*** Data for review ***
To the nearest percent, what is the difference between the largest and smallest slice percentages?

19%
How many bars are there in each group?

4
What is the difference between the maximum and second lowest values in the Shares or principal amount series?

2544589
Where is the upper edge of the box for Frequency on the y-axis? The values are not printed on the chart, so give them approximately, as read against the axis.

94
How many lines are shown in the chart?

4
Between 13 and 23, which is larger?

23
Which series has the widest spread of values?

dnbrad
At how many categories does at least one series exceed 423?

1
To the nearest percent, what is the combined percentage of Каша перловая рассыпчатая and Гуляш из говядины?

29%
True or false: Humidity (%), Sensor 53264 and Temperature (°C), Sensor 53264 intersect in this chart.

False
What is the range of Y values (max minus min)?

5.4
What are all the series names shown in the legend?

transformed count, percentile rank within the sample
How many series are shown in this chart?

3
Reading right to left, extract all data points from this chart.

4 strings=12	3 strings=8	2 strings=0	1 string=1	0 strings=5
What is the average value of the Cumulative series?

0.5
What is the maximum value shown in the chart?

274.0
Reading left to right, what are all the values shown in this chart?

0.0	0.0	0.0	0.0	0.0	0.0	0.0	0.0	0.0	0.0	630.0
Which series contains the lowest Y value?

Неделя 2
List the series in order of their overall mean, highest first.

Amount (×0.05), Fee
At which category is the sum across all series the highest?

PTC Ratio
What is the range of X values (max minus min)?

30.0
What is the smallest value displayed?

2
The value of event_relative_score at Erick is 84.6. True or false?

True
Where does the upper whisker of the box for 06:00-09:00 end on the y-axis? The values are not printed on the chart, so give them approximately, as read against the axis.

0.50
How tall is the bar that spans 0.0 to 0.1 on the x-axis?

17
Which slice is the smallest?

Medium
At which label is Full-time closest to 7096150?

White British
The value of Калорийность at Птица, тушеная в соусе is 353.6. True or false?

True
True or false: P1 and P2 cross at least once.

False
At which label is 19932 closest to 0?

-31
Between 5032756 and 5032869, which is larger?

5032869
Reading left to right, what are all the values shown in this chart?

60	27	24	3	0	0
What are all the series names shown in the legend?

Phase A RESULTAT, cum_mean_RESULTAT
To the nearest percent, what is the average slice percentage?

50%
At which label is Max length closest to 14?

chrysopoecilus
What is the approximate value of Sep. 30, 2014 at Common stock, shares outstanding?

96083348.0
***
Write out all the rows above again, replacing every "slice" with "wedge" and leaving everything else unchanged.

* Written solution
To the nearest percent, what is the difference between the largest and smallest wedge percentages?

19%
How many bars are there in each group?

4
What is the difference between the maximum and second lowest values in the Shares or principal amount series?

2544589
Where is the upper edge of the box for Frequency on the y-axis? The values are not printed on the chart, so give them approximately, as read against the axis.

94
How many lines are shown in the chart?

4
Between 13 and 23, which is larger?

23
Which series has the widest spread of values?

dnbrad
At how many categories does at least one series exceed 423?

1
To the nearest percent, what is the combined percentage of Каша перловая рассыпчатая and Гуляш из говядины?

29%
True or false: Humidity (%), Sensor 53264 and Temperature (°C), Sensor 53264 intersect in this chart.

False
What is the range of Y values (max minus min)?

5.4
What are all the series names shown in the legend?

transformed count, percentile rank within the sample
How many series are shown in this chart?

3
Reading right to left, extract all data points from this chart.

4 strings=12	3 strings=8	2 strings=0	1 string=1	0 strings=5
What is the average value of the Cumulative series?

0.5
What is the maximum value shown in the chart?

274.0
Reading left to right, what are all the values shown in this chart?

0.0	0.0	0.0	0.0	0.0	0.0	0.0	0.0	0.0	0.0	630.0
Which series contains the lowest Y value?

Неделя 2
List the series in order of their overall mean, highest first.

Amount (×0.05), Fee
At which category is the sum across all series the highest?

PTC Ratio
What is the range of X values (max minus min)?

30.0
What is the smallest value displayed?

2
The value of event_relative_score at Erick is 84.6. True or false?

True
Where does the upper whisker of the box for 06:00-09:00 end on the y-axis? The values are not printed on the chart, so give them approximately, as read against the axis.

0.50
How tall is the bar that spans 0.0 to 0.1 on the x-axis?

17
Which wedge is the smallest?

Medium
At which label is Full-time closest to 7096150?

White British
The value of Калорийность at Птица, тушеная в соусе is 353.6. True or false?

True
True or false: P1 and P2 cross at least once.

False
At which label is 19932 closest to 0?

-31
Between 5032756 and 5032869, which is larger?

5032869
Reading left to right, what are all the values shown in this chart?

60	27	24	3	0	0
What are all the series names shown in the legend?

Phase A RESULTAT, cum_mean_RESULTAT
To the nearest percent, what is the average wedge percentage?

50%
At which label is Max length closest to 14?

chrysopoecilus
What is the approximate value of Sep. 30, 2014 at Common stock, shares outstanding?

96083348.0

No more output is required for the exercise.